Nope. There's the download button. There's the thumb and title. There doesn't seem to be a way for me to view the doc, short of clicking the download button for the PDF (which works). Actually, why go through the trouble of htmlizing the doc when i can just view the PDF (which renders beautifully on iPad)?


Um, google was already indexing all documents on scribd. And while it's possible this will result in better SEO, I think it's more likely that all the html necessary to build documents with layout will confuse google's crawler/parser rather than help it. So on balance, I'd bet this is at best neutral for SEO and at worst pretty hard on it. I think Scribd really is doing this for the reading experience.

The #1 problem I have with scribd is that you appear to be unapologetic content thieves.

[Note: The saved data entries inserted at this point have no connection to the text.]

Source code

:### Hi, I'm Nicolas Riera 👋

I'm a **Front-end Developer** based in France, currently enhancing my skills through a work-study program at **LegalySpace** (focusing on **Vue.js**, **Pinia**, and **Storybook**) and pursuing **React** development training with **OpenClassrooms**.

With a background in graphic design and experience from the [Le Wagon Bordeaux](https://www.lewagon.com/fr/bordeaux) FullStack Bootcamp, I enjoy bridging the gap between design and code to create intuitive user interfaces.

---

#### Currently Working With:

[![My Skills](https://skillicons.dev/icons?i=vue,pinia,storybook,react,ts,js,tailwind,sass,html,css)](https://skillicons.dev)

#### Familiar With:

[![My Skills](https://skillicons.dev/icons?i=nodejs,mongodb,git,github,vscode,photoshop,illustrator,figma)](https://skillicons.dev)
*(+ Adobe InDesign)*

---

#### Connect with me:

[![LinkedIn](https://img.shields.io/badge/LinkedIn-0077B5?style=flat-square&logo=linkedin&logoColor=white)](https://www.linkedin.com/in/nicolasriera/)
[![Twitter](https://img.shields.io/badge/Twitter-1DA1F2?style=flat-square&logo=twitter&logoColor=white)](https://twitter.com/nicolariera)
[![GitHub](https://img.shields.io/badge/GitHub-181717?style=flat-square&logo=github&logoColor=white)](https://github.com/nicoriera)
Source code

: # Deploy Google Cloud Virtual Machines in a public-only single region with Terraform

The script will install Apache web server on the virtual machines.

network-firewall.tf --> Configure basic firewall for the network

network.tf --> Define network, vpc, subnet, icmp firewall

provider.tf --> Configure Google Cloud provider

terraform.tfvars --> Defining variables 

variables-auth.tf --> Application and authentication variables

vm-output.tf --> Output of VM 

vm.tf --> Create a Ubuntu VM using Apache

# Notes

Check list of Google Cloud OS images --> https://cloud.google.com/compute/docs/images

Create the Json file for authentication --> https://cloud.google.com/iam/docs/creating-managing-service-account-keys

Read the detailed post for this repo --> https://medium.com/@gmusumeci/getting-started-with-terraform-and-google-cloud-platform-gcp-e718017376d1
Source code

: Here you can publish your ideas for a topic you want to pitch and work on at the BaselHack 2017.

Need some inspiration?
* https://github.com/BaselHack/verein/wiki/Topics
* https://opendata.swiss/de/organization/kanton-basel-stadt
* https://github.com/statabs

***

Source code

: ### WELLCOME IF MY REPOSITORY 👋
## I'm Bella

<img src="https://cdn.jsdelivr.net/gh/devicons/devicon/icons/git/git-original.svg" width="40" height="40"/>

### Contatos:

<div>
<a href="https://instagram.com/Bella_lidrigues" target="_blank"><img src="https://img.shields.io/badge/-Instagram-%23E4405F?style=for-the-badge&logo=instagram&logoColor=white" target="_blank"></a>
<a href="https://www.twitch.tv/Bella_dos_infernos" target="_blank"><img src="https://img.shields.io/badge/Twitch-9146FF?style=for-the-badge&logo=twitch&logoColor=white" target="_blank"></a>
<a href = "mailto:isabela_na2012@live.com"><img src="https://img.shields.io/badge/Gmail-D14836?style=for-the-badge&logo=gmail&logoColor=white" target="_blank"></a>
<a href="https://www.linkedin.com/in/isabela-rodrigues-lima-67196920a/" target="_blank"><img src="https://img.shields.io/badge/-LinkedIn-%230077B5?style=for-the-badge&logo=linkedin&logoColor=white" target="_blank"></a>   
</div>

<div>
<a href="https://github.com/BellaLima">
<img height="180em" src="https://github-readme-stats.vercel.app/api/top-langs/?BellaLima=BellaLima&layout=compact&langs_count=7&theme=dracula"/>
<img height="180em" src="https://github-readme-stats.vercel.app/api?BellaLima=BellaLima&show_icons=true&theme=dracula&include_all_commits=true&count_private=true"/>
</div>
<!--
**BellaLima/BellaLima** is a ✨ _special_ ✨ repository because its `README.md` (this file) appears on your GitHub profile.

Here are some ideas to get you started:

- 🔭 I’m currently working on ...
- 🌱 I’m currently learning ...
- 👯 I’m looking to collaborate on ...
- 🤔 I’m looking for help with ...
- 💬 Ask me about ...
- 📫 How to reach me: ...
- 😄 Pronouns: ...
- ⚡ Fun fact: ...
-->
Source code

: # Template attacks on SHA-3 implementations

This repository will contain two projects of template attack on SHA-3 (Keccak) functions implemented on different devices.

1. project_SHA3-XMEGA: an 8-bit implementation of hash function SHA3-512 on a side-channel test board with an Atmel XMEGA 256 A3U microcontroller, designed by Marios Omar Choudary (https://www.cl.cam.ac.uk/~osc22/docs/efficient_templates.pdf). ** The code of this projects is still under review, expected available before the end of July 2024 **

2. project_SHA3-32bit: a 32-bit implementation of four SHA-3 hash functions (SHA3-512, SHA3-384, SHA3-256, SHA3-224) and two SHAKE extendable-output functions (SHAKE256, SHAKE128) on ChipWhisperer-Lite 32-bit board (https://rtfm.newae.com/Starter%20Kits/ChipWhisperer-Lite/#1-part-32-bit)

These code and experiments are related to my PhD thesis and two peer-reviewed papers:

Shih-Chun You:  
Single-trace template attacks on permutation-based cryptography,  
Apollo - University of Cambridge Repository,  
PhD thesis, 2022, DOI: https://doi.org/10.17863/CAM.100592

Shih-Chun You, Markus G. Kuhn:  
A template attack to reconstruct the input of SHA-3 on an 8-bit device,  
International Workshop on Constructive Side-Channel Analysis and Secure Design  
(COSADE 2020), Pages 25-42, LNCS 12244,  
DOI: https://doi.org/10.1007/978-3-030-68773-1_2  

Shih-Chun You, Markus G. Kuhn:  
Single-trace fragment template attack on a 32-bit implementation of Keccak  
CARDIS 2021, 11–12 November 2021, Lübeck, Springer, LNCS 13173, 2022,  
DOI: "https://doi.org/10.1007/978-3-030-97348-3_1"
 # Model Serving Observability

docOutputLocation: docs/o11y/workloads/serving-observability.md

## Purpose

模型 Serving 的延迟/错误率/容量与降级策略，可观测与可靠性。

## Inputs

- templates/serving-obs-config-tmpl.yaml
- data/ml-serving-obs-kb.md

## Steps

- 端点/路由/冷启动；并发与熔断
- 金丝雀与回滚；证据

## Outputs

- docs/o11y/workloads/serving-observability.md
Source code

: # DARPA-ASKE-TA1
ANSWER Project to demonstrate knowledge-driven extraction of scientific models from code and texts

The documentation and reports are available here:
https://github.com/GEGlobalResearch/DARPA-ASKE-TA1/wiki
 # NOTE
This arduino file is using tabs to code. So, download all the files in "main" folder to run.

Take, as an example, the [scribd] links that HN generates automatically. That's your earliest investor automatically stealing and rehosting content in violation of both your TOS and the law, and you do nothing about it.

You must be aware of it, but you don't stop it. That certainly gives the appearance that you don't care that you make a large portion of your money by screwing over rightsholders.

Truly, I believe the world is a worse place because your business exists, and that if you shuttered your business today the gains would vastly outweigh the losses experienced by all. I understand that the DMCA allows you to operate with impunity, but legal doesn't mean ethical. In this case, it's just abuse of a loophole in a poorly written law.

This is my entirely honest opinion. I continue to hope you'll close down scribd, or at a minimum engage in a MASSIVE rethinking of how you deal with copyrighted content. I know this won't be a popular opinion, but I simply can't understand how [scribd] links are anything other than a tacit admission that your real business is the monetization of pirated documents.

Looks gorgeous. I'd make the tool tray fall down a bit faster, but it's awesome. And I love the subtle blue lights across the bottom.